- Commandant's Letter of Commendation Ribbon
- Type: Individual award ribbon
- Awarded for: An act or service resulting in unusual and/or outstanding achievement
- Presented by: United States Department of Homeland Security
- Eligibility: Members of the Armed Forces of the United States, including foreign military personnel serving in any capacity with the Coast Guard
- Status: Currently awarded
- First award: 17 March 1979

Precedence
- Next (higher): Service achievement medals
- Next (lower): Coast Guard Combat Action Ribbon

= Commandant's Letter of Commendation Ribbon (United States Coast Guard) =

The Commandant's Letter of Commendation Ribbon is a personal military award of the United States Coast Guard. The award was established in March 1979 by Admiral John B. Hayes.

==Criteria==
The Commandant's Letter of Commendation Ribbon is awarded to any member of the Coast Guard who receives a Letter of Commendation from the Commandant of the United States Coast Guard. The decoration is retroactive to August 12, 1921 which was when the Commandant's Commendation Letter was first issued by Admiral William E. Reynolds.

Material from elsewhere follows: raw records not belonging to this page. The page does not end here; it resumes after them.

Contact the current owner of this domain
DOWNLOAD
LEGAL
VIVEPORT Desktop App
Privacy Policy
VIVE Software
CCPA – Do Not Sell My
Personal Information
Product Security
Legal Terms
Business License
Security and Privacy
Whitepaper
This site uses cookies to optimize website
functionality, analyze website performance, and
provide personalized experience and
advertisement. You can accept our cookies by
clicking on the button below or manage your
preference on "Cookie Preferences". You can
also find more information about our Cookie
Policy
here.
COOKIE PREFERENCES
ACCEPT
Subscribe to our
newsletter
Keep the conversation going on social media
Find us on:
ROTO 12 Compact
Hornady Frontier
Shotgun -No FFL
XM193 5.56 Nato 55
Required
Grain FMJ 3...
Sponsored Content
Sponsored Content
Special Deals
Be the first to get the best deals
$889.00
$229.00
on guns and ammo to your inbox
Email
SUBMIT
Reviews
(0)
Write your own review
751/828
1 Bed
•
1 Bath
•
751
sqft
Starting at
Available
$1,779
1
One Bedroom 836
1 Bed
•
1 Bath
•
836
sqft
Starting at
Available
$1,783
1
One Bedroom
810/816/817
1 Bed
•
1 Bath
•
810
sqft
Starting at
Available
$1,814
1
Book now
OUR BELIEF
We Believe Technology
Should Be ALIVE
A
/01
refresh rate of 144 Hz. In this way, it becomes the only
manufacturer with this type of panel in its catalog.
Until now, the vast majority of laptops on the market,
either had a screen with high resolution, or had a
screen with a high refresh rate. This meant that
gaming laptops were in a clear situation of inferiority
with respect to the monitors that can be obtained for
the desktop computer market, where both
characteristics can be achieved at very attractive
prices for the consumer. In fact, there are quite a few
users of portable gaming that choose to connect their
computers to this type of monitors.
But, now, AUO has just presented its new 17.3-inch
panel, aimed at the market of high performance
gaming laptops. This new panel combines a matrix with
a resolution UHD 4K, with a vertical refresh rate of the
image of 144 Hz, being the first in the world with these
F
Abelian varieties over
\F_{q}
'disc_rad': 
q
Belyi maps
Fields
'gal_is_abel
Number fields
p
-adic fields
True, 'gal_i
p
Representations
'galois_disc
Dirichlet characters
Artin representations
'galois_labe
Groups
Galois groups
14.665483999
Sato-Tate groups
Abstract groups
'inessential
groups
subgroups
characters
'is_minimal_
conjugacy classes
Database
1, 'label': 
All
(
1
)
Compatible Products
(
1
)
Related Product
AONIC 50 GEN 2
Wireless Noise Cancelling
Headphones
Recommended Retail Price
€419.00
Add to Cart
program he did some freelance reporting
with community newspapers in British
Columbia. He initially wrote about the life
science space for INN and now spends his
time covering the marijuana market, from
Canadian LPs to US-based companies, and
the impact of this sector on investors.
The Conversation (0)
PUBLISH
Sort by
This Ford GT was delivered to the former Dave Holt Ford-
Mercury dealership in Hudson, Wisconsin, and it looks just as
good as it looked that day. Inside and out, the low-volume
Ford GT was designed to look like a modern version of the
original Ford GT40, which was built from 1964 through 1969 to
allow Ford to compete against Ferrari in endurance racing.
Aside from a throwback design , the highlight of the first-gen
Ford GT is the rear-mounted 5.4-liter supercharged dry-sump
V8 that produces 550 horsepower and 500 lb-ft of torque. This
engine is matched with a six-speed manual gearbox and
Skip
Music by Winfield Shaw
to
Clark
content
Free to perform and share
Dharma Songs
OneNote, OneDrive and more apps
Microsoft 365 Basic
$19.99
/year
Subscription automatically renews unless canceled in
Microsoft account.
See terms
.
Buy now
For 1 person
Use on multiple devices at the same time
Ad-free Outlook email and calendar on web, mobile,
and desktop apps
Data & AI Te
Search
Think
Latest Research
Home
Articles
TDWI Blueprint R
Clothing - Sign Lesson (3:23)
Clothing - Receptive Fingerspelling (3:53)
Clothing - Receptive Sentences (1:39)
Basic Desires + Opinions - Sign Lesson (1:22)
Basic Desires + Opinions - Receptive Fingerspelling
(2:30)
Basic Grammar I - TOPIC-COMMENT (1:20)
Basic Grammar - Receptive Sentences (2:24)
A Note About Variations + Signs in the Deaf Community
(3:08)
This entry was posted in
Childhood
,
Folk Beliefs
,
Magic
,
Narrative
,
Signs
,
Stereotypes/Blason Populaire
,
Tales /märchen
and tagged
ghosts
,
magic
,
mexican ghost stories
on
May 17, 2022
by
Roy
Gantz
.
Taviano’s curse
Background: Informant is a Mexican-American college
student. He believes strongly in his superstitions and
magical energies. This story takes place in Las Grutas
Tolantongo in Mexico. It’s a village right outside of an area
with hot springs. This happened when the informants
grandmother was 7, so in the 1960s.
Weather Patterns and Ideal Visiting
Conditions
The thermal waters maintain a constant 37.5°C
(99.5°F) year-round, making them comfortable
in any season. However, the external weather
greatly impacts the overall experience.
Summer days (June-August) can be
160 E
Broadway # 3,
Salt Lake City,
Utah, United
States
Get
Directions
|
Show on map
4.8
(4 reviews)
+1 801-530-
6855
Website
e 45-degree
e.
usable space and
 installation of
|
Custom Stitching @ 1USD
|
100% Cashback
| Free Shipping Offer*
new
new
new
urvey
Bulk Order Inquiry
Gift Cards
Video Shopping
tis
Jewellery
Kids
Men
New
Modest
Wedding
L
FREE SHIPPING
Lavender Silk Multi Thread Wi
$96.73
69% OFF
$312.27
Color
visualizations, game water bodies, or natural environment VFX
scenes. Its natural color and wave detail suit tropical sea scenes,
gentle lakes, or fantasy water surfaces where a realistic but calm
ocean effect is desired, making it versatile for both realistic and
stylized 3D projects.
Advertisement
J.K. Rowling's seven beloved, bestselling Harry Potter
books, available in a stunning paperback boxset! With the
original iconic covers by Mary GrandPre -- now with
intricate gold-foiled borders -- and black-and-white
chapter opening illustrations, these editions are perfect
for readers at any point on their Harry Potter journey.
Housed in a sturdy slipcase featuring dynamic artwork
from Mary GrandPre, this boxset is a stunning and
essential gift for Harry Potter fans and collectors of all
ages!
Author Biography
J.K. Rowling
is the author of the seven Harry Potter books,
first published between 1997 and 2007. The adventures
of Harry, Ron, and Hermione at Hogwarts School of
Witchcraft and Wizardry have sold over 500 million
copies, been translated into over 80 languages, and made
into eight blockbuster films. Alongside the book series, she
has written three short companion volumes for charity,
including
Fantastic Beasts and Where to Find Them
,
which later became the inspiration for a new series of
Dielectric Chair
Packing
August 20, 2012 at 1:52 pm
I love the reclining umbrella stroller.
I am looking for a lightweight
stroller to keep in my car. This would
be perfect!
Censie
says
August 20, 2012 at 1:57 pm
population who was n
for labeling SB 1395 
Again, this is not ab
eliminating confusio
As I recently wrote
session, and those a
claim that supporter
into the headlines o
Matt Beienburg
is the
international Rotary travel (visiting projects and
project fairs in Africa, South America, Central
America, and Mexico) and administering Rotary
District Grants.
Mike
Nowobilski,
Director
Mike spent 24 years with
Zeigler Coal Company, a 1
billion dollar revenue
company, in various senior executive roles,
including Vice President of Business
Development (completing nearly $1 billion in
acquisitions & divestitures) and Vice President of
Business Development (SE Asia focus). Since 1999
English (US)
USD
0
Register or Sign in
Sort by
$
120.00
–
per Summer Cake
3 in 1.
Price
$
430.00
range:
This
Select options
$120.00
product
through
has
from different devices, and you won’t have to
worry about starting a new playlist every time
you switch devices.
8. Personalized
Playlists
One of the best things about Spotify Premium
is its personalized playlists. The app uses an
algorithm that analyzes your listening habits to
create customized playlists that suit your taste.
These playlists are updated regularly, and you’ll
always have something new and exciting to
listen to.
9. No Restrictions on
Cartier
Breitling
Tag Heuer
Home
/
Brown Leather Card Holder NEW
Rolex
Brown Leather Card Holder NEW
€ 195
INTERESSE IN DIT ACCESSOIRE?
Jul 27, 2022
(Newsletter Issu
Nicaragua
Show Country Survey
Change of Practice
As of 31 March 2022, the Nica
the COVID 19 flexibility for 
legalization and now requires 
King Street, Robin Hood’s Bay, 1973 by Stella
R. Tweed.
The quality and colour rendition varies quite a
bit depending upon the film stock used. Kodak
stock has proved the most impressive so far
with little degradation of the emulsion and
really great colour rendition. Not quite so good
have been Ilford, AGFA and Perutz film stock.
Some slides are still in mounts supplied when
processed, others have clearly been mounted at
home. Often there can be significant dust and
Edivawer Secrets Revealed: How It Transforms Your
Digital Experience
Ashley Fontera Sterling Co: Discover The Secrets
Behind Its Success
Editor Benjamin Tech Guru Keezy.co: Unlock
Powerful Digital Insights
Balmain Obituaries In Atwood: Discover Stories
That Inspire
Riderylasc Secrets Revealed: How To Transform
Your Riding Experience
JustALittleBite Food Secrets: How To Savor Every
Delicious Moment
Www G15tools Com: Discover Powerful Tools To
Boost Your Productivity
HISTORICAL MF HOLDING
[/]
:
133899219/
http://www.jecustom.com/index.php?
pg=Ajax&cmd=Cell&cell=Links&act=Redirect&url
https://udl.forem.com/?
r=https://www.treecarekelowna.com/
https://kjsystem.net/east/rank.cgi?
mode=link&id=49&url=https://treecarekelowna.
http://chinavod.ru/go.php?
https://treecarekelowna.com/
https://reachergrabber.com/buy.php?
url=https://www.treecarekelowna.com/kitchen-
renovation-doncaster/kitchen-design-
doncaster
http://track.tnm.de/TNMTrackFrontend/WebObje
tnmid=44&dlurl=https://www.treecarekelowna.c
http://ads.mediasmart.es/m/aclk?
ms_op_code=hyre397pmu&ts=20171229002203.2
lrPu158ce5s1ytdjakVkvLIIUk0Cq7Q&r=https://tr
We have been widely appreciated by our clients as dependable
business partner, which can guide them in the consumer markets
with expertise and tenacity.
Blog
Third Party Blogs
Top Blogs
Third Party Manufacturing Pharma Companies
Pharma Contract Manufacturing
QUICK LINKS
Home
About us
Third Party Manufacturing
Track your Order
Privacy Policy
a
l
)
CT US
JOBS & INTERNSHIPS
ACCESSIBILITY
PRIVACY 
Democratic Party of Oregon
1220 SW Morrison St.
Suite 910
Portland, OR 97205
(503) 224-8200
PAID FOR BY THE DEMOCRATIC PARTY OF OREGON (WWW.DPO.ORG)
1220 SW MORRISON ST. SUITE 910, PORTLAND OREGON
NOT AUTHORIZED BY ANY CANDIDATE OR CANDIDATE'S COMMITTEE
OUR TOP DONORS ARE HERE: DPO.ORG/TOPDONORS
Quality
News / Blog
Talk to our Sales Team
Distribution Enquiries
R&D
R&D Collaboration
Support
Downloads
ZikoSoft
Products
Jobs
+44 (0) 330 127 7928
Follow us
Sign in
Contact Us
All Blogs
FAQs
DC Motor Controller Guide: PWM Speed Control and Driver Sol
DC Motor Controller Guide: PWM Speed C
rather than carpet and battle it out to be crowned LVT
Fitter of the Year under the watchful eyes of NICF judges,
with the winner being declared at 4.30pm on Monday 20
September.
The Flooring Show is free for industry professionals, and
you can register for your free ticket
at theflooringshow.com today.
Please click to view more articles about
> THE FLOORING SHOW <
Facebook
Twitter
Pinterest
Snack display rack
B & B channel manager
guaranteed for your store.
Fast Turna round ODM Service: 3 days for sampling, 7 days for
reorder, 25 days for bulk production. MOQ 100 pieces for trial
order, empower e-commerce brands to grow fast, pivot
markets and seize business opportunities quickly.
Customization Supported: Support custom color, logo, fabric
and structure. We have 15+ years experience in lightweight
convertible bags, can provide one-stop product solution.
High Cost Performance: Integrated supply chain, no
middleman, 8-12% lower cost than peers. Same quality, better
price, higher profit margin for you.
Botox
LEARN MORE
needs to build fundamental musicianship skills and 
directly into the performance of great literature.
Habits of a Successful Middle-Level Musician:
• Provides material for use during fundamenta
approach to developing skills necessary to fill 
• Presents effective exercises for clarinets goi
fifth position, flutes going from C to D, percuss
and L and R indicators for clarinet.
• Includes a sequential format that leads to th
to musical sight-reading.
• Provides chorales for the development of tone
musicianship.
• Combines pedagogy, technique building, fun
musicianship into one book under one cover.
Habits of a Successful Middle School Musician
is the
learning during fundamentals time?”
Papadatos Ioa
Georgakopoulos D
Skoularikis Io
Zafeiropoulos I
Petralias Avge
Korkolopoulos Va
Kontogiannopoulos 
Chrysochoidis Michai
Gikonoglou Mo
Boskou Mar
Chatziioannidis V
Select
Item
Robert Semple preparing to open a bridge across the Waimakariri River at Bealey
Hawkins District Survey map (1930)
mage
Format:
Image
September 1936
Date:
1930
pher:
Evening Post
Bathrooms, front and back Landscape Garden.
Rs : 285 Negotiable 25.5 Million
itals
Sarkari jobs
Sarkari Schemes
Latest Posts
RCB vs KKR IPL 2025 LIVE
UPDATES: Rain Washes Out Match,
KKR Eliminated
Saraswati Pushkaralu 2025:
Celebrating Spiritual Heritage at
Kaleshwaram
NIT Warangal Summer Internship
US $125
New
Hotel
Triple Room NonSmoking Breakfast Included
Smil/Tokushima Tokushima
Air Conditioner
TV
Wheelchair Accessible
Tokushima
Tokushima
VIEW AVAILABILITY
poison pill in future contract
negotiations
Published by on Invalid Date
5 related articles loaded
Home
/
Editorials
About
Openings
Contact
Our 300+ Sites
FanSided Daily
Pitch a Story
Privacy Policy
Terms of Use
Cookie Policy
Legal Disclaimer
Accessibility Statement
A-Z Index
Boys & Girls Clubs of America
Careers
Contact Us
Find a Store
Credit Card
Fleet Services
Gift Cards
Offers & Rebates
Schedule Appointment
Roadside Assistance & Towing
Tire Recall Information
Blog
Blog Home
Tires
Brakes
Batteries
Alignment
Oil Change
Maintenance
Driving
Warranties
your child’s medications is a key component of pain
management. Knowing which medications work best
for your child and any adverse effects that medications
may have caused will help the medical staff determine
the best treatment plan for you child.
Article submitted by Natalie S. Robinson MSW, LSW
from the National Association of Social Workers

Additional awards of the Commandant's Letter of Commendation Ribbon are denoted by 5/16 inch stars. The Commandant's Letter of Commendation Ribbon with the Operational Distinguishing Device may be authorized for operational and field condition achievements. Considering Coast Guard awards and decorations only, the Commandant's Letter of Commendation Ribbon is below the Coast Guard Achievement Medal in order of precedence.